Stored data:
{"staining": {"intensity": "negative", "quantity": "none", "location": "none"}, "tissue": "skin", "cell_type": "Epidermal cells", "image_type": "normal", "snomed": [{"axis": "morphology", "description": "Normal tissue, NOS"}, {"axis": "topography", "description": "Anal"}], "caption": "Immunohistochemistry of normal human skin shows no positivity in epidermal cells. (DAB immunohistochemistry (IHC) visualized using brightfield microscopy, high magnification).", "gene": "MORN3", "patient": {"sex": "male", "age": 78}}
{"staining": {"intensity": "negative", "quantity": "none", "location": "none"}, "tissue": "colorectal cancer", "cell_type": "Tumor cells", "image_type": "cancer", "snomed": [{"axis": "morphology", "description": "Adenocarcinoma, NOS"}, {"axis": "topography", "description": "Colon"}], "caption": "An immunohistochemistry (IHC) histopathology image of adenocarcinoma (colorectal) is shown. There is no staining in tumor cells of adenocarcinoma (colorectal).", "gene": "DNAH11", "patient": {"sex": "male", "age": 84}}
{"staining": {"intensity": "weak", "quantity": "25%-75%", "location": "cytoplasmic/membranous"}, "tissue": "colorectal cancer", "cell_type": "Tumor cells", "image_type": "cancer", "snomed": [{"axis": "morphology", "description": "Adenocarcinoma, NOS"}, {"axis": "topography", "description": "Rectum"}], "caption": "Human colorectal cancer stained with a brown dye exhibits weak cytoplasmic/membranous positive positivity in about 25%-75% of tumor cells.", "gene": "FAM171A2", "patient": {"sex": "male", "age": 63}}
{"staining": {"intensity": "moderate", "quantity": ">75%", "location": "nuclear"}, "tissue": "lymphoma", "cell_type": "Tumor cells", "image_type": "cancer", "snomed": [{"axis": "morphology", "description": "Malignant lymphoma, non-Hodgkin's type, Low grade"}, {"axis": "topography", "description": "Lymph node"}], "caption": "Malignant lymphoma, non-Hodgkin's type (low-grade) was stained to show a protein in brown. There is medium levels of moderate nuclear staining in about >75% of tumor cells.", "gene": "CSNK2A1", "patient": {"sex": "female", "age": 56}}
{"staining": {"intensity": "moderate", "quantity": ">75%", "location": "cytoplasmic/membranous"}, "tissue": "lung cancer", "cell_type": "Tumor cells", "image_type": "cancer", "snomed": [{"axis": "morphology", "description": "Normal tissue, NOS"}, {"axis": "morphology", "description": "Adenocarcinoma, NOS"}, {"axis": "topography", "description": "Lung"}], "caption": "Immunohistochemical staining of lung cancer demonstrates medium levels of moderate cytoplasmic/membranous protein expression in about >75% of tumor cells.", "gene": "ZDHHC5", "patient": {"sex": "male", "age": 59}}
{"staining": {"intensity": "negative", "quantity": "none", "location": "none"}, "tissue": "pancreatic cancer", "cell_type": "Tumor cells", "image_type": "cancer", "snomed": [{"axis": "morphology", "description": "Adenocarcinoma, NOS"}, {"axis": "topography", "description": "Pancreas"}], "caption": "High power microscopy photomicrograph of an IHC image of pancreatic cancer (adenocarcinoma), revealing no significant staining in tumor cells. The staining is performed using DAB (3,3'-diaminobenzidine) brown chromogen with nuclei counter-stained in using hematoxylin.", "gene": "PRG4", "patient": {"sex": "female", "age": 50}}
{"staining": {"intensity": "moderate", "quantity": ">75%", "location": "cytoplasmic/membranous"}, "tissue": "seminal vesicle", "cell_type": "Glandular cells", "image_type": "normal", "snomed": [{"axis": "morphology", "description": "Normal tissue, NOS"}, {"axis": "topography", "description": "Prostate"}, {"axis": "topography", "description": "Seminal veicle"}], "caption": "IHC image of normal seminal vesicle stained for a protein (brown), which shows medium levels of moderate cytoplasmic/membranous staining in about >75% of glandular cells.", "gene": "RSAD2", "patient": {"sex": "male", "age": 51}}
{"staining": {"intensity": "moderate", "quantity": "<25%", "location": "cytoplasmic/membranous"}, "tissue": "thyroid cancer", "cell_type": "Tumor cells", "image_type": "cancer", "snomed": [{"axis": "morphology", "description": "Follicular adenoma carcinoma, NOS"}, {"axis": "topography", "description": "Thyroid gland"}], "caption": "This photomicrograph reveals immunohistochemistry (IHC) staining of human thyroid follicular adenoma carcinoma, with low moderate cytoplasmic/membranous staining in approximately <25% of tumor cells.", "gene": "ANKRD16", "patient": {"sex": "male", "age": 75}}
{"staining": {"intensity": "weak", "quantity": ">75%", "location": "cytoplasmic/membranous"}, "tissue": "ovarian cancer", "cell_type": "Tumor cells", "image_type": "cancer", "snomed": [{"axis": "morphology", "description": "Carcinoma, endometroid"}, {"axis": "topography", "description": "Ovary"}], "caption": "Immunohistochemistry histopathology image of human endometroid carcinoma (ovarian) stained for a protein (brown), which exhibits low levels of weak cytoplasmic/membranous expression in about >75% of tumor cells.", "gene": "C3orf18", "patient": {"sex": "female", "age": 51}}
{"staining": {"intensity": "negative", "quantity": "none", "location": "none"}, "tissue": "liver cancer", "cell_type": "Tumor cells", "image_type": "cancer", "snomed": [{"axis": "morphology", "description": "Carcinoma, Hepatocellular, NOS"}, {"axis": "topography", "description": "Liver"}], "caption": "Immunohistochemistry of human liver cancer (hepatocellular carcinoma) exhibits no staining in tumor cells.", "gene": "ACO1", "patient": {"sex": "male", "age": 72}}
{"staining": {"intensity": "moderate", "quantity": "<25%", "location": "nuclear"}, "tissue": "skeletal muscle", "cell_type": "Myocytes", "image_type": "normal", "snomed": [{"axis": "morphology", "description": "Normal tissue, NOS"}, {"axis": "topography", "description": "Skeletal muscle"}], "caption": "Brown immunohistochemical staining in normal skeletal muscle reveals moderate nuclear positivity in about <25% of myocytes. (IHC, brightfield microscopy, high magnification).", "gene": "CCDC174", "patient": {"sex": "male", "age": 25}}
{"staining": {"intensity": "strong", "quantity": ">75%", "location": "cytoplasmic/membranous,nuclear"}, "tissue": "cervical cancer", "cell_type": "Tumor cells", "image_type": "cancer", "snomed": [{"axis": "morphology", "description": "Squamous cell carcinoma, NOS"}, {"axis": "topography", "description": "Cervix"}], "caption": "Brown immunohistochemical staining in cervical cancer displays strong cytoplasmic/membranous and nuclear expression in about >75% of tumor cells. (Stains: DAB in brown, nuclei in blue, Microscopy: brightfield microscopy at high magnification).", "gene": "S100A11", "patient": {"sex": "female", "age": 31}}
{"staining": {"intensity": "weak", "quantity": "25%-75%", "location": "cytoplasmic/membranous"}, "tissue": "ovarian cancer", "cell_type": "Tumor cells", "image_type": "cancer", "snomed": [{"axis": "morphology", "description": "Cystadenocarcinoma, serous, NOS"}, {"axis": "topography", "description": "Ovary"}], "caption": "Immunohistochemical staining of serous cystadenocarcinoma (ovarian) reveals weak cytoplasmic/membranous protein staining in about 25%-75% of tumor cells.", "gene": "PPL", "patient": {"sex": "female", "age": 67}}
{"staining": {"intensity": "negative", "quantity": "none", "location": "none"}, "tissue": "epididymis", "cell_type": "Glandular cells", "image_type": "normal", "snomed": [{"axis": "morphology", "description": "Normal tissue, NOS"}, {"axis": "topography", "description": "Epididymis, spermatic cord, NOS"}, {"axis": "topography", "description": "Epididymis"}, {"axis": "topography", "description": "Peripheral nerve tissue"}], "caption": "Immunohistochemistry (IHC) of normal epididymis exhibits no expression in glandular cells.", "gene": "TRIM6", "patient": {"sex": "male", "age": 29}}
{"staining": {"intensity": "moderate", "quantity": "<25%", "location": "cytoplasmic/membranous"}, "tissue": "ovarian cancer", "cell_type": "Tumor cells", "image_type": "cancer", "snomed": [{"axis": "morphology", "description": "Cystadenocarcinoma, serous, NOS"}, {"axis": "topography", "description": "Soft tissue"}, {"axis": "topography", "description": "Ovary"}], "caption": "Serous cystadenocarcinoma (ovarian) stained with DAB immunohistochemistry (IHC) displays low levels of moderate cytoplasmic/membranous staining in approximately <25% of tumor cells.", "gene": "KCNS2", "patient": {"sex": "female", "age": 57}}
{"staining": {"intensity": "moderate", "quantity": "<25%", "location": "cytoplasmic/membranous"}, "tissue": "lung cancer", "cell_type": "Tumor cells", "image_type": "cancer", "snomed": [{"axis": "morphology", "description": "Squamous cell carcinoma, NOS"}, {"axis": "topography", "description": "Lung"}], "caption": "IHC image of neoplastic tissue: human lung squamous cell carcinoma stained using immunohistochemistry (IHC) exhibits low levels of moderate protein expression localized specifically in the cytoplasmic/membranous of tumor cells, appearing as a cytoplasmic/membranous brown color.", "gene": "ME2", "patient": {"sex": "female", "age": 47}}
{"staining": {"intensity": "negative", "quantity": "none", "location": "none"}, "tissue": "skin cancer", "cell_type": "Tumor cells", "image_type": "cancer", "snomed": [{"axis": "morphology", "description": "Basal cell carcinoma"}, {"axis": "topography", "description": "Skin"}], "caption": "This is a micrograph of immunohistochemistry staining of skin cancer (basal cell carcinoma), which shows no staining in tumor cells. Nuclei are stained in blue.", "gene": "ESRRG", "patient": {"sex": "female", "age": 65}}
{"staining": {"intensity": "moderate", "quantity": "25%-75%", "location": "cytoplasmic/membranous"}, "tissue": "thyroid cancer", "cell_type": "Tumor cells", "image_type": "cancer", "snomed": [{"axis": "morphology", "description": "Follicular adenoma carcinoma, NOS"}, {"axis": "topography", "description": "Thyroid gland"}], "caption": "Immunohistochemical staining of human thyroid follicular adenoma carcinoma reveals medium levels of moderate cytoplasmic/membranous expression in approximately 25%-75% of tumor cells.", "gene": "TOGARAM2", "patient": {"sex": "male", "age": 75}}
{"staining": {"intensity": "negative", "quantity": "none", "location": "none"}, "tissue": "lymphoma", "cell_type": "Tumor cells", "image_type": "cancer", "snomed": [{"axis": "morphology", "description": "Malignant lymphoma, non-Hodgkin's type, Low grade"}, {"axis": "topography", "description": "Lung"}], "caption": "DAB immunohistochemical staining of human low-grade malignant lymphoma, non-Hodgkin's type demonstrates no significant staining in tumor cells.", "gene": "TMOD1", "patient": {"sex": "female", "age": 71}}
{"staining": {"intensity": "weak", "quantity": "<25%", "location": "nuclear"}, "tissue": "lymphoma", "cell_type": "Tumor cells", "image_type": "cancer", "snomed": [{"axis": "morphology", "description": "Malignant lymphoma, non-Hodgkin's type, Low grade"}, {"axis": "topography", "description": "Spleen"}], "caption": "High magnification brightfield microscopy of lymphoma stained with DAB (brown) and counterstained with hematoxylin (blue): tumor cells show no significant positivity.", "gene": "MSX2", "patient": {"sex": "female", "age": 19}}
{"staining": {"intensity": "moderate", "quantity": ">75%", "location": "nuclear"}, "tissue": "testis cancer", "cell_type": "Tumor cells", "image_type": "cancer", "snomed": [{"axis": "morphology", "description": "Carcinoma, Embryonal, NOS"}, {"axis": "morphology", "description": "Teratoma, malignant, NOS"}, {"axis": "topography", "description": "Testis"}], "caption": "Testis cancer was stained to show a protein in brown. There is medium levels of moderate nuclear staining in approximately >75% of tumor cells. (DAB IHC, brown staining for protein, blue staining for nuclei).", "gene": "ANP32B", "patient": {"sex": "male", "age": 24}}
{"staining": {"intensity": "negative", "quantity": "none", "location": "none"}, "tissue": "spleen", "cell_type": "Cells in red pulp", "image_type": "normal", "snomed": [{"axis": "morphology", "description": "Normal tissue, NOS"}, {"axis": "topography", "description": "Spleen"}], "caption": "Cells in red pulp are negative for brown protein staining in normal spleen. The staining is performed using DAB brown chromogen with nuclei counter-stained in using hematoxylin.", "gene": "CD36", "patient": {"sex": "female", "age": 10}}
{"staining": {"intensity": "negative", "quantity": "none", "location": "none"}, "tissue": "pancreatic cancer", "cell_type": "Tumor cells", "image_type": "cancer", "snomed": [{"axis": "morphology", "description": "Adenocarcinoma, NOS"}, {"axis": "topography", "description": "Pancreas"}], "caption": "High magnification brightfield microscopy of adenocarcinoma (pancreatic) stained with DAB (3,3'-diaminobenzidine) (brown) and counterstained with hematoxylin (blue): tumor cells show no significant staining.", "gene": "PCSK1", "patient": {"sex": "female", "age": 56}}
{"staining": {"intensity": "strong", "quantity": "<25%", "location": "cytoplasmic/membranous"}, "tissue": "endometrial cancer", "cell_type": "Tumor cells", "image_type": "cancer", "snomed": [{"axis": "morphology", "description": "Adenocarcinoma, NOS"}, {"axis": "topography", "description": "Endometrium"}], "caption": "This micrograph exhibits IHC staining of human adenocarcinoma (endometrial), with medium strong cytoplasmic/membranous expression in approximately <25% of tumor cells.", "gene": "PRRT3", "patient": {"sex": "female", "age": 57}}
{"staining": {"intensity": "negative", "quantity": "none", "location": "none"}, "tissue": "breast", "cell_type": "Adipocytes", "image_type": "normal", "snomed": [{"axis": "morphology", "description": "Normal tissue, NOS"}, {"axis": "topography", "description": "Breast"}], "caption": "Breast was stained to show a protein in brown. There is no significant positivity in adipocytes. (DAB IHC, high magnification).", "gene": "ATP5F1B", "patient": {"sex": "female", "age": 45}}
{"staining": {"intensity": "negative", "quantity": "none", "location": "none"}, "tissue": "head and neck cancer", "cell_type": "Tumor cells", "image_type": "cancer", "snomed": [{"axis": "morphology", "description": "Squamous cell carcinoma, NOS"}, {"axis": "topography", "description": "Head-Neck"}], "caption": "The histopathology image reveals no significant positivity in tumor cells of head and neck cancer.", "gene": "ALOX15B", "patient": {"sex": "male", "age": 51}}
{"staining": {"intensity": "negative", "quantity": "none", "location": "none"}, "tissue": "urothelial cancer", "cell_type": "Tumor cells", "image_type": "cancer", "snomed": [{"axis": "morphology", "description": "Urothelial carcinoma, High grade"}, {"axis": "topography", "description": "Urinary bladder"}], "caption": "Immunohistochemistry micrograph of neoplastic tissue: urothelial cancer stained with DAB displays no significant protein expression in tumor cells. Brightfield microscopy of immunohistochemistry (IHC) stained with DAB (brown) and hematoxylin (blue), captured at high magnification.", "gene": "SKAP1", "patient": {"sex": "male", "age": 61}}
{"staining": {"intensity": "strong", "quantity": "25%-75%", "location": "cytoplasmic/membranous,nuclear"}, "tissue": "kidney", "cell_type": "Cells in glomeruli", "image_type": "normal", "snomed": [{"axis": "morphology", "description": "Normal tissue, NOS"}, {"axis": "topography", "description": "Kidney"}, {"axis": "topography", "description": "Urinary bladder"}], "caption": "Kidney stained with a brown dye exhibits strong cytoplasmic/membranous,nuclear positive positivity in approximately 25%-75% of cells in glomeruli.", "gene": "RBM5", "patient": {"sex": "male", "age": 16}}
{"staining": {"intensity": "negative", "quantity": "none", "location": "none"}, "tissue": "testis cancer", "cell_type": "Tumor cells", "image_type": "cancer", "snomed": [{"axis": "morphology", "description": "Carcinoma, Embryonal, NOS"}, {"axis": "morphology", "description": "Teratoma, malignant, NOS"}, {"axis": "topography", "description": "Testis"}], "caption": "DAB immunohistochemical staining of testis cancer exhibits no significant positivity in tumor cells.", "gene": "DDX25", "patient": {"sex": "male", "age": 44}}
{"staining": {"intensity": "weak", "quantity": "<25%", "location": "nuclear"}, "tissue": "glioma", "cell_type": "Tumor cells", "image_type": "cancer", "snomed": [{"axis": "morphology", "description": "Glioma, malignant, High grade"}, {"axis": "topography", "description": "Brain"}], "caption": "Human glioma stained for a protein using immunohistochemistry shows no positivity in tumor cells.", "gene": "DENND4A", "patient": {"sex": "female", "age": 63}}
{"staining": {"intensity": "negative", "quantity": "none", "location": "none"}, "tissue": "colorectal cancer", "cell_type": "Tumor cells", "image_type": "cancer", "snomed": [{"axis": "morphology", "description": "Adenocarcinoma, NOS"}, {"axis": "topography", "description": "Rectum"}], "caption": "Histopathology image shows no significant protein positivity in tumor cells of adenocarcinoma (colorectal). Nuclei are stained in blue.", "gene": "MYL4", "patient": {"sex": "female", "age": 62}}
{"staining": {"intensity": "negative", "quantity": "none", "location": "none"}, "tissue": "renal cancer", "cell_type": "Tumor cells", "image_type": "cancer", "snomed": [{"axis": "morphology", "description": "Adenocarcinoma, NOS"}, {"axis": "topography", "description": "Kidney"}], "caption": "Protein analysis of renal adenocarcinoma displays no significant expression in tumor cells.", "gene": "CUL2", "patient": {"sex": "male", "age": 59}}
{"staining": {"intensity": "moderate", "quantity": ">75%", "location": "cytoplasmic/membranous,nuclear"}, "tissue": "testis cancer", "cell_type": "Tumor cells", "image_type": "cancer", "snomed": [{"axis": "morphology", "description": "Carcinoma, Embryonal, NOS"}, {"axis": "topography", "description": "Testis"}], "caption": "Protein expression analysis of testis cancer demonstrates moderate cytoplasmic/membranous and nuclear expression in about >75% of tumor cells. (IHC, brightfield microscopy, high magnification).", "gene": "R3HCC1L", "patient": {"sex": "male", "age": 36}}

### What is needed
The response must consist solely of the lines from the first line of the entries through the line containing "immunohistochemistry (IHC) histopathology", repeated exactly.

### Answer space
{"staining": {"intensity": "negative", "quantity": "none", "location": "none"}, "tissue": "skin", "cell_type": "Epidermal cells", "image_type": "normal", "snomed": [{"axis": "morphology", "description": "Normal tissue, NOS"}, {"axis": "topography", "description": "Anal"}], "caption": "Immunohistochemistry of normal human skin shows no positivity in epidermal cells. (DAB immunohistochemistry (IHC) visualized using brightfield microscopy, high magnification).", "gene": "MORN3", "patient": {"sex": "male", "age": 78}}
{"staining": {"intensity": "negative", "quantity": "none", "location": "none"}, "tissue": "colorectal cancer", "cell_type": "Tumor cells", "image_type": "cancer", "snomed": [{"axis": "morphology", "description": "Adenocarcinoma, NOS"}, {"axis": "topography", "description": "Colon"}], "caption": "An immunohistochemistry (IHC) histopathology image of adenocarcinoma (colorectal) is shown. There is no staining in tumor cells of adenocarcinoma (colorectal).", "gene": "DNAH11", "patient": {"sex": "male", "age": 84}}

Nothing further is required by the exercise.